Le palmarès annuel des prénoms les plus populaires est toujours établi en deux catégories : féminin (Jade, Emma, Louise) et masculin (Léo, Gabriel, Raphaël). Cette distinction peut paraître désuète à l’heure du non-binaire ou du non genré. Le prénom androgyne, appelé aussi unisexe ou neutre, est un prénom qui peut être porté indifféremment par une personne de sexe féminin ou masculin.
À l’heure de choisir un prénom pour son enfant, on peut s’inspirer du Livre des prénoms bibliques et hébraïques de Marc-Alain Ouaknin et Dory Rotnemer. Mais on peut aussi, comme un nombre croissant d’Israéliens, resté ancré dans la tradition juive ou la langue hébraïque tout en choisissant un prénom unisexe.
Israël a souvent une longueur d’avance sur les communautés de la Diaspora en la matière – souvenez-vous de Dana International, chanteuse transgenre qui avait remporté le concours Eurovision de la chanson en 1998. Pas étonnant que la popularité de prénoms unisexes augmente depuis une bonne quinzaine d’années. Parmi les choix les plus populaires, on trouve Lior (ma lumière) et sa variante Elior (mon Dieu est ma lumière), Gil (la joie) ainsi que de nombreux noms associés à la nature : Gal (la vague), Gefen (la vigne), Rimon (la grenade – le fruit –), Shaked (l’amande), Tal (la rosée). On trouve aussi quelques noms de personnages bibliques qui sont aujourd’hui donnés également à des filles, comme Ariel (lion de Dieu), Ezra (l’aide), Micah (Michée « qui est comme Dieu ») ou Yona (la colombe), mais il faut s’en tenir à la version hébraïque, parce que Michée et Jonas restent très masculins en français.

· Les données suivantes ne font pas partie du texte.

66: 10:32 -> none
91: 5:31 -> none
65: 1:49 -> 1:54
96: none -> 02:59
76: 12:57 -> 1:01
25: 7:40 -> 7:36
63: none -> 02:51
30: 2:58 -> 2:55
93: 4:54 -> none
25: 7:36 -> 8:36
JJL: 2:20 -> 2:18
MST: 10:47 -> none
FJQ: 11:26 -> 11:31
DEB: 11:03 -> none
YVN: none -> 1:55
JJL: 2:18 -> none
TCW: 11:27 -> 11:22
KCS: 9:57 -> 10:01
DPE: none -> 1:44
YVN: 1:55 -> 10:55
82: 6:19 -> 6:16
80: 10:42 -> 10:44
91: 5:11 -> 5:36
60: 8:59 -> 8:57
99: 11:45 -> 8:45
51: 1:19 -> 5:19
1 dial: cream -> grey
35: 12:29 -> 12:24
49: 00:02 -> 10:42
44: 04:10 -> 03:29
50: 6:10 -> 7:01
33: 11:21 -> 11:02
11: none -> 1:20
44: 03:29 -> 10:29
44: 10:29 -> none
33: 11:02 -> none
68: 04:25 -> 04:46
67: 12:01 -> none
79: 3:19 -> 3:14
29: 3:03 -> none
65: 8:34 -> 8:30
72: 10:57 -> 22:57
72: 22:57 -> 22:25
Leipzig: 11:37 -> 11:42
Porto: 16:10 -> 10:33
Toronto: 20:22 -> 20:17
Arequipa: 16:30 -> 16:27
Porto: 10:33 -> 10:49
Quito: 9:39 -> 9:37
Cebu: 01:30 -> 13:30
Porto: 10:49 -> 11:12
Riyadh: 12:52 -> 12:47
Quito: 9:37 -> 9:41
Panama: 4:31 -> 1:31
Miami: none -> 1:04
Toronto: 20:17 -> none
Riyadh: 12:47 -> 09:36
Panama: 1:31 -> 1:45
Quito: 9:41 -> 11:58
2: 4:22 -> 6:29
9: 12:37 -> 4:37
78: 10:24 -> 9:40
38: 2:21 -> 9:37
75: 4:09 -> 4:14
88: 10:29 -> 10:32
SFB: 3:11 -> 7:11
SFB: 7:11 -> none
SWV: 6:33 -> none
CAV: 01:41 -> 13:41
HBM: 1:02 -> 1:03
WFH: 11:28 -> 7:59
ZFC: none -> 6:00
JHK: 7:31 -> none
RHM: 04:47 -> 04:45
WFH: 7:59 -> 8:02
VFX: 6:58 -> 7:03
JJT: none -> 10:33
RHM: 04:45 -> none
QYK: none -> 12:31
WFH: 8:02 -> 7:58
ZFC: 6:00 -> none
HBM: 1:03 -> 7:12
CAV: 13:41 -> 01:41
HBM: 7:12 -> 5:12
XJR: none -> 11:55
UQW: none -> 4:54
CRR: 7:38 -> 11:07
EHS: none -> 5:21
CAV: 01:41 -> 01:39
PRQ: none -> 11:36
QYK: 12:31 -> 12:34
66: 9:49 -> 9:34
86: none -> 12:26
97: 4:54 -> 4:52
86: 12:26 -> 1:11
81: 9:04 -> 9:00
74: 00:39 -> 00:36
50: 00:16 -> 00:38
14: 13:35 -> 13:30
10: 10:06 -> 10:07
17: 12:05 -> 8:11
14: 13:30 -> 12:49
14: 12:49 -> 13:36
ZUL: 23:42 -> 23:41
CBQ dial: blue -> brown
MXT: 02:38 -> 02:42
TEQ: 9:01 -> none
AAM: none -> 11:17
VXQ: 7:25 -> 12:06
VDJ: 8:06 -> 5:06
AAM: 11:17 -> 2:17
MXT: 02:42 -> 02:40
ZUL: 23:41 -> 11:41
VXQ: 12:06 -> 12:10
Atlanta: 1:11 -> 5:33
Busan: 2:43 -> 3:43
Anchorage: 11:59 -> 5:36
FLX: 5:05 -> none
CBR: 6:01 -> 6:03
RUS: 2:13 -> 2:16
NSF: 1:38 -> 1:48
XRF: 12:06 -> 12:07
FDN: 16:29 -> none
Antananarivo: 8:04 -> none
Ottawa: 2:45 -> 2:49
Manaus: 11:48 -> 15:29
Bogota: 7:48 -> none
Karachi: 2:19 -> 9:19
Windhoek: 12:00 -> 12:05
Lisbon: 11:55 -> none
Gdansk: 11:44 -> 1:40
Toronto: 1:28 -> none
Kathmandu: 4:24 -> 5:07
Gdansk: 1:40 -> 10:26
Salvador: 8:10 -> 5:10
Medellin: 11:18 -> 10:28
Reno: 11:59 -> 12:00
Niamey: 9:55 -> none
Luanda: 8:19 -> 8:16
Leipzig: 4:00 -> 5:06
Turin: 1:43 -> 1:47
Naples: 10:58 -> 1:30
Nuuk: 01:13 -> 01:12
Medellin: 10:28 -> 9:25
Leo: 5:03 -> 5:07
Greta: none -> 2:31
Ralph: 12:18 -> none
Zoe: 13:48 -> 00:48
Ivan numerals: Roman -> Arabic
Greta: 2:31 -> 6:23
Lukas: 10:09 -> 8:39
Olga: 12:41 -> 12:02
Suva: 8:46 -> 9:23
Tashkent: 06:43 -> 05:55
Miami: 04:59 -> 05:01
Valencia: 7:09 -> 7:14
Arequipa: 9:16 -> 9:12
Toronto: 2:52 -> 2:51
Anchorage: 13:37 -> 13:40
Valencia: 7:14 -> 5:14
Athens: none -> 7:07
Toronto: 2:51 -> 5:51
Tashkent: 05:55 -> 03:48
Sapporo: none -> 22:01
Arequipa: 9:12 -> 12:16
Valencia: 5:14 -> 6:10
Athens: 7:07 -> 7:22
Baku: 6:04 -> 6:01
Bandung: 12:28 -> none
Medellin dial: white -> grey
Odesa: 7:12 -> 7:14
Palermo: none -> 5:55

Il y a aussi les noms d’inspiration mystique, comme Eden (le paradis), Hallel (la louange), Zohar (l’éclat brillant), ou tirés de mois du calendrier hébraïque (Adar, Sivan).
Dans un entretien au Jewish Chronicle de Londres publié le 18 novembre 2009, Miri Rozmarin, qui enseigne les études de genre à l’Université Bar-Ilan à Tel Aviv, remarque que la grande majorité des prénoms unisexes les plus populaires en Israël – Noam, Amit, Ariel, Daniel – ont subi un glissement de prénom masculin à prénom mixte. « Israël est une société où les différences entre les sexes sont très marquées et où la virilité est idéalisée. Le fait que les filles prennent un nom de garçon reflète la tentative des filles de gagner en égalité. C’est une société très patriarcale, et elles se font presque passer pour des garçons à travers ce nom. C’était peut-être un moyen initial pour les parents de prendre quelque chose des hommes aux femmes. Mais la plupart du temps, les échanges de noms vont dans une seule direction – des garçons aux filles. L’autre direction est très périphérique. » Elle observe aussi que les rares prénoms féminins devenus unisexes – Adi, Neta, Ma’ayan – sont grammaticalement masculins. Le choix d’un prénom non genré serait donc plutôt porté par un souffle de féminisme égalitaire (dans le sens prénom de garçon pour une fille) qu’un reflet revendicateur de personnes non-binaires qui adoptent un prénom non genré.
L’examen de ces prénoms révèle autre chose : rien de subversif ou de radical dans cette liste. Les noms sont classiques, de racine hébraïque, qu’ils se réfèrent aux temps anciens ou modernes. Peut-être retournera-t-on aux prénoms doubles – un premier unisexe et un second genré – pour savoir de qui l’on parle, sur le modèle Claude-Alain, Dominique-Anne, mais aussi Tal-David et Gal-Dafna.
Les prochains rapports du Bureau Central des Statistiques israélien nous dirons s’il passe à trois catégories de classement (féminin, non-binaire, masculin), si davantage de prénoms unisexes se hissent plus haut dans le palmarès des prénoms les plus populaires, ou si tout ceci n’aura été qu’un effet de mode, comme beaucoup de prénoms finalement.